I was brought up knowing that my grandparents were West Indian immigrants. I knew my father was born with dual citizenship. It wasn’t until this part of our talks that I realized how it affected him.

Earlier you said you didn’t really think of yourself as a child of immigrants despite the fact that you were born with dual citizenship. Why weren’t you aware you were a child of immigrants?

 I wasn’t included in that story, I wasn’t part of the immigrants who built America. They were all white. We were from Bahamas, Trinidad, like that.

Some said West Indians were siddity (stuck up). Is that true? 

harlem strivers row

Harlem – Strivers Row

No. that was nonsense. First of all they were a culture apart.  The siddity black folks were American born Blacks they lived on Strivers Row and Sugar Hill and they were the cheapest. If you were at their house they would feed each other one by one rather than offer some food.  (I was taught, as my father was taught, that if one ate, all ate.  If there wasn’t enough to share we had to wait until our company went home to eat.  If the meal could be stretched it was, and we all ate together.)

West Indians would come over here and bust ass. I grew up during the welfare times. The Great Depression. My father’s biggest pride is he never went on welfare. He had a job the entire depression. And I think that attitude that was real. I will admit my mama thought that all these people were no good. I swear. We lived on the fourth floor. I’d sit up in the window and my mother would be coming down the block and if there was an elephant lying on the sidewalk she’d trip over it. Her face was up in the air.

harlem cricket

Young cricket player in Harlem

Pride? Oh yeah tons of pride. And they were British. All these folks were British. There was bunch of cultural stuff that was West Indian. There was a formality as such that comes with the culture. They flew box kites, they played cricket. There was a bunch of cultural stuff that wasn’t these folks (African-Americans)

 

 But my mother, if I brought someone home I had to do a twenty page paper, where their mommy came from, where their daddy came from, what they did for a living.

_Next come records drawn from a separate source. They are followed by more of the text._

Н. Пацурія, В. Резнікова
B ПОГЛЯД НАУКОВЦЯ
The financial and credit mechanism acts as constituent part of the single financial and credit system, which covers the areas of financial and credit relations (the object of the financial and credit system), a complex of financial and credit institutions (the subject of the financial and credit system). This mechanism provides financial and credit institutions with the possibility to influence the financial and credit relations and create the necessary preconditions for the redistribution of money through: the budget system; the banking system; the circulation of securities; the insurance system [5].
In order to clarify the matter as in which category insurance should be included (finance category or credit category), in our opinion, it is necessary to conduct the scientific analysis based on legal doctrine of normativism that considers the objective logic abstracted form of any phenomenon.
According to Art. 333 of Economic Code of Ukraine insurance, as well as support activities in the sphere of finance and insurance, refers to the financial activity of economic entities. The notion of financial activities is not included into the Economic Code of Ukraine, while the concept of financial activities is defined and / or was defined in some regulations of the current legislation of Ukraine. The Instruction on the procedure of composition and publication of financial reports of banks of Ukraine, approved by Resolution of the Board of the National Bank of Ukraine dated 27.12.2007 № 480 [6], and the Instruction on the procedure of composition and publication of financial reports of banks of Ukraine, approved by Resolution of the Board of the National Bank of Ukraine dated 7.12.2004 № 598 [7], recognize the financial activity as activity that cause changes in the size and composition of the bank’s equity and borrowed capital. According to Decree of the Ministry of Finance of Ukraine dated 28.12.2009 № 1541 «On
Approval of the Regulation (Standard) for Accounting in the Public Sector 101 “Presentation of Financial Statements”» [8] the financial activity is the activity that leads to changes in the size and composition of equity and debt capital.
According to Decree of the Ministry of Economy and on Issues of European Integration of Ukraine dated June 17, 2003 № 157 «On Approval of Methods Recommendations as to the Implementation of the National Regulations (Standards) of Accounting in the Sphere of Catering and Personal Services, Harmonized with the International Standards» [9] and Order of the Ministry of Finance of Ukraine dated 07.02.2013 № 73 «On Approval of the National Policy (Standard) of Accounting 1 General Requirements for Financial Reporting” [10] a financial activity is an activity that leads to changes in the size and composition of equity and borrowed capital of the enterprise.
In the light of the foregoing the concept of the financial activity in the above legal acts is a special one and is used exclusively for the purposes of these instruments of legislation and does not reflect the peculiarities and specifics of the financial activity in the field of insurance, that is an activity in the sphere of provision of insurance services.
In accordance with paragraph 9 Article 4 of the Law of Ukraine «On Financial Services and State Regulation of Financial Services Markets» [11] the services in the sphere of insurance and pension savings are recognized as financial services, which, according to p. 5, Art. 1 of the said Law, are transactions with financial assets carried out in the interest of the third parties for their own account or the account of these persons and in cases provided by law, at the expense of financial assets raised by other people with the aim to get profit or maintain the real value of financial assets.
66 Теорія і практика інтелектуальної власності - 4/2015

And there is other stuff. I came out to California 1950 got a job as a recreational director at Hoover Junior High School and across the street from the playground there was a little grocery store that sold Ebony (magazines). Ebony was comparatively new, four or five years old. The Ebony cover was a question. “Are West Indians taking over Negro Society?” I had to crack up.  My parents had an accent and I had a little one for a while. But there again these were Black people. When I got into the larger Black world I became a monkey chaser, Black dudes were down on us.  Seriously!

You became a jungle bunny?

 Oh yeah. Somehow it was cooler to come out of some cotton field than to come from the islands.